Without thinking, I left my bed, opened my door and went upstairs to my mom’s room. I could tell she was awake, as some light seeped under the door, out into the hallway. Not knowing exactly what I was going to say, I walked to her door and softly knocked, just in case she really was asleep. I heard a soft, yet hoarse voice telling me to come in.

 

I opened the door, and mom was in her bed, hugging one of her pillows to herself. She was as white as a sheet... Literally, as if she had seen a ghost.

 

I looked at her and asked, ″Mom? What’s wrong? What are you doing awake?″

 

Without even looking at me, she replied, ″I’ve been smelling death in this house.″ I glanced over at her bedside clock. The time read 4:30 in the morning.

 

I then told her the only thing that I could think of, that she would understand, ″Yeah Mom. So have I. That’s why I came up here. I wasn’t sure if I was dreaming or not.″

 

* * *

 

It took Mom all of three days to find another rental, get us all packed up and moved.

 

The ″new″ house wasn’t as nice as the other one, and I had to share a room with my brothers again. But for some reason, it just felt safer.

 

Pretty quickly, what with the move and school, it was Halloween. Even though I no longer dressed-up in costume, I still took my younger sisters and brothers out, so they could ″Trick-or-Treat″ their way to a stomach ache (lol! Remembering I used to do the exact same thing).

 

So here I was, escorting my family around our new neighborhood. We were on the inbound circuit, heading back to home. It was about eight o’clock and things were still hopping, but were starting to wind down, when there was this huge fireball to our north, followed closely by a huge BOOOOMM!

 

It wasn’t very far away, and oddly enough, somewhere close to where we had lived a short month ago. See, we had only moved about eight blocks away. So naturally, I herded kids home, as fast as I could.

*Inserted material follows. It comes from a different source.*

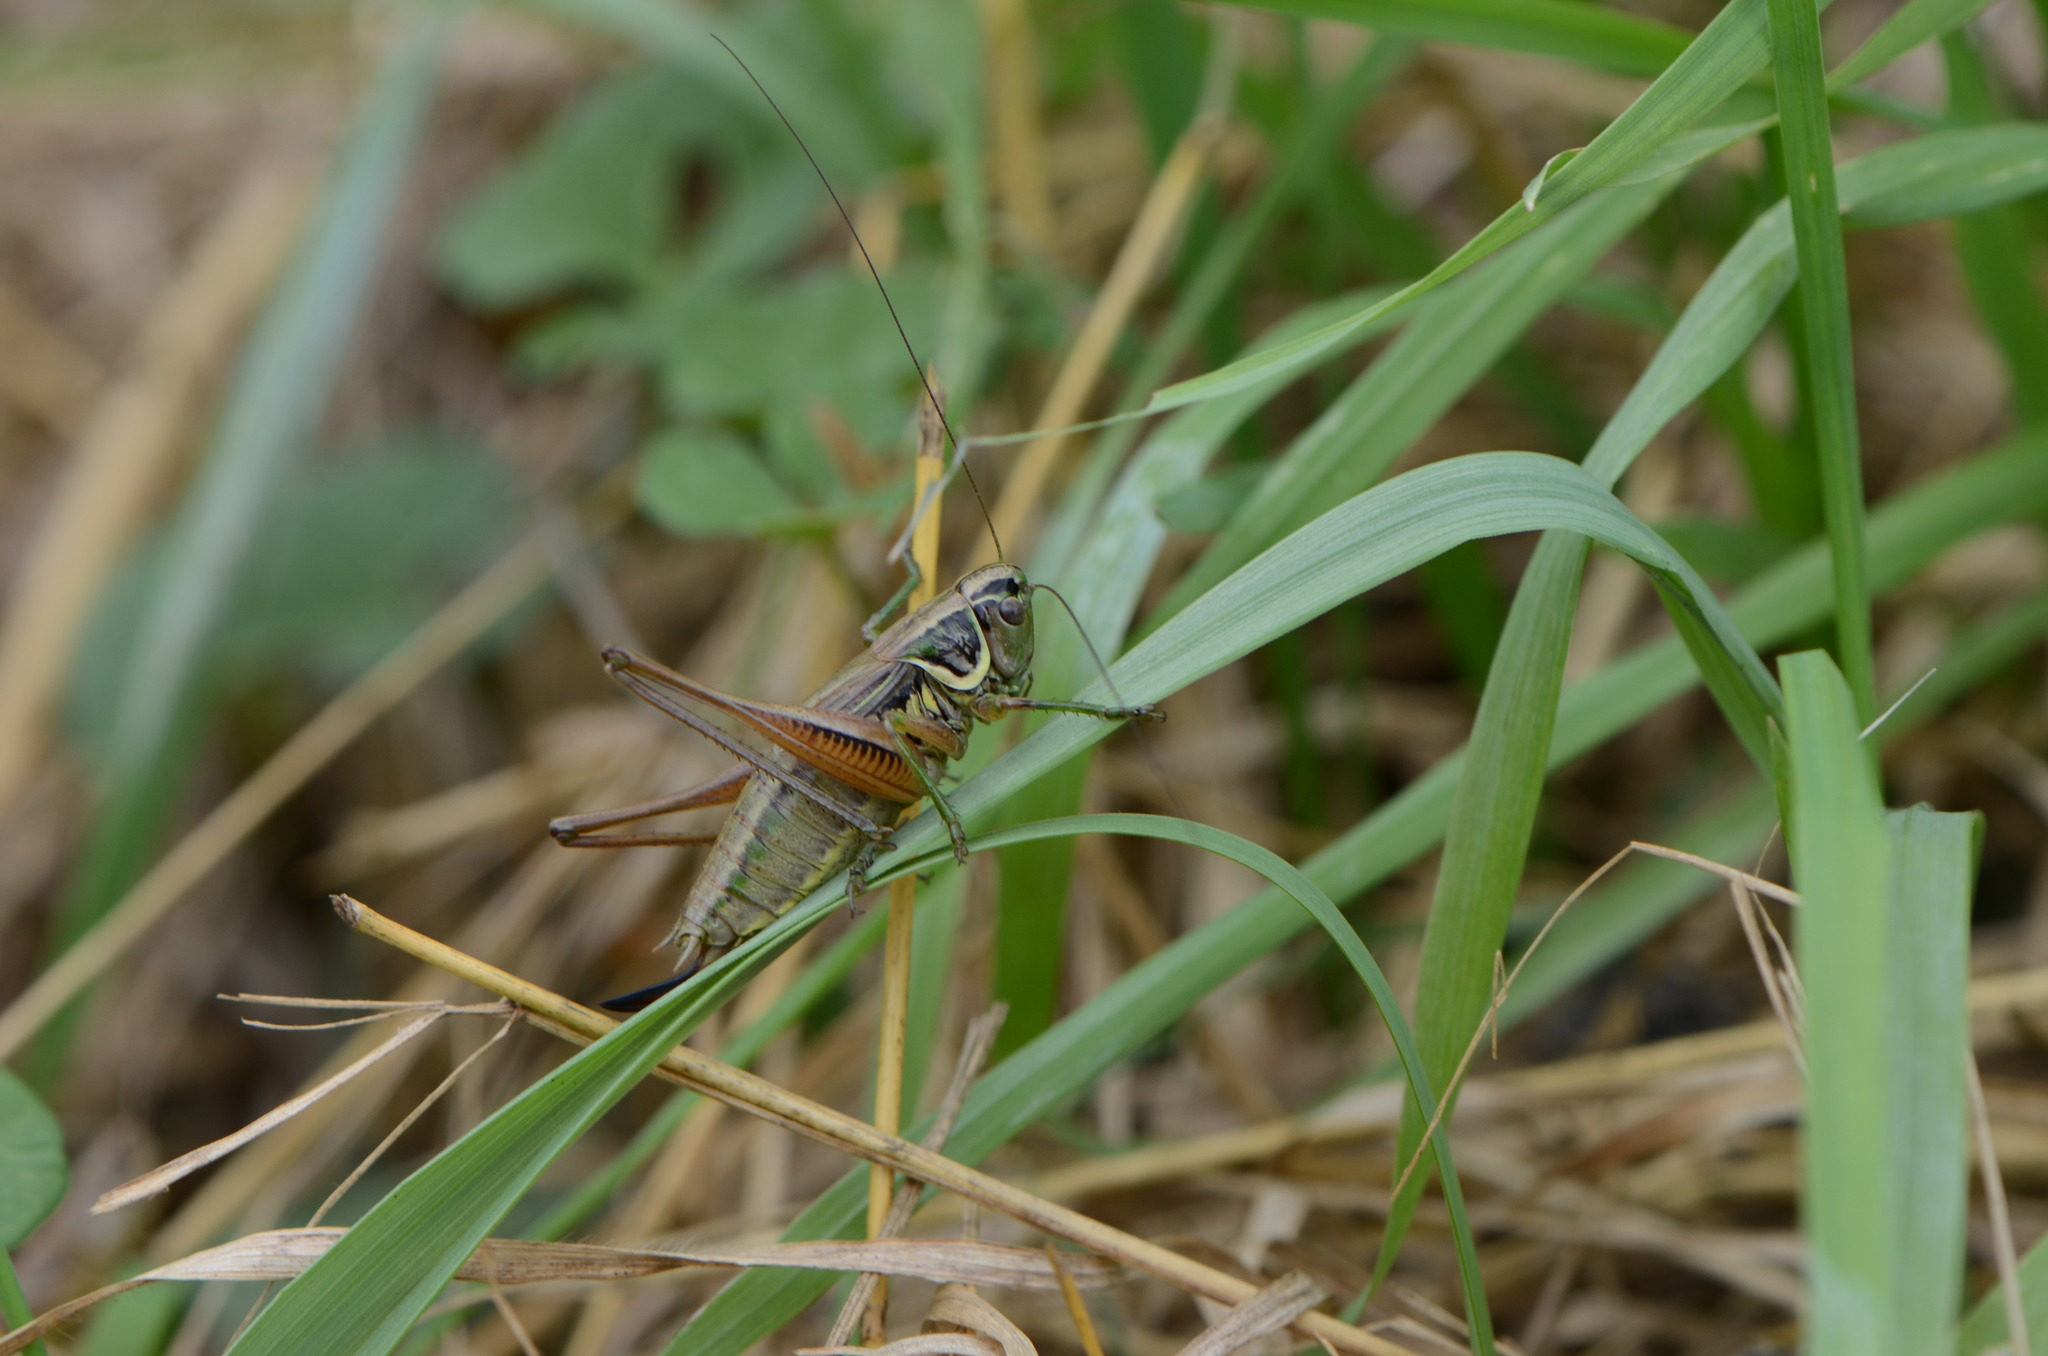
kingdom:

Mom told Ann, the oldest sister, a year younger than me, to stay and watch the kids. She and I hopped into the car and drove over to the old neighborhood.

 

When we got there, we saw firetrucks, police and ambulances already at the scene.

 

Yes. It was our old house. There was mostly nothing left of it. Another family had moved in and the neighbors were shaking their heads. No one had escaped the explosion. Mom and I just exchanged looks.

 

The next morning’s Salt Lake Deseret News told the sad tale of an entire family dying in what appeared to be a gas explosion, due to a faulty valve on the forced-air furnace.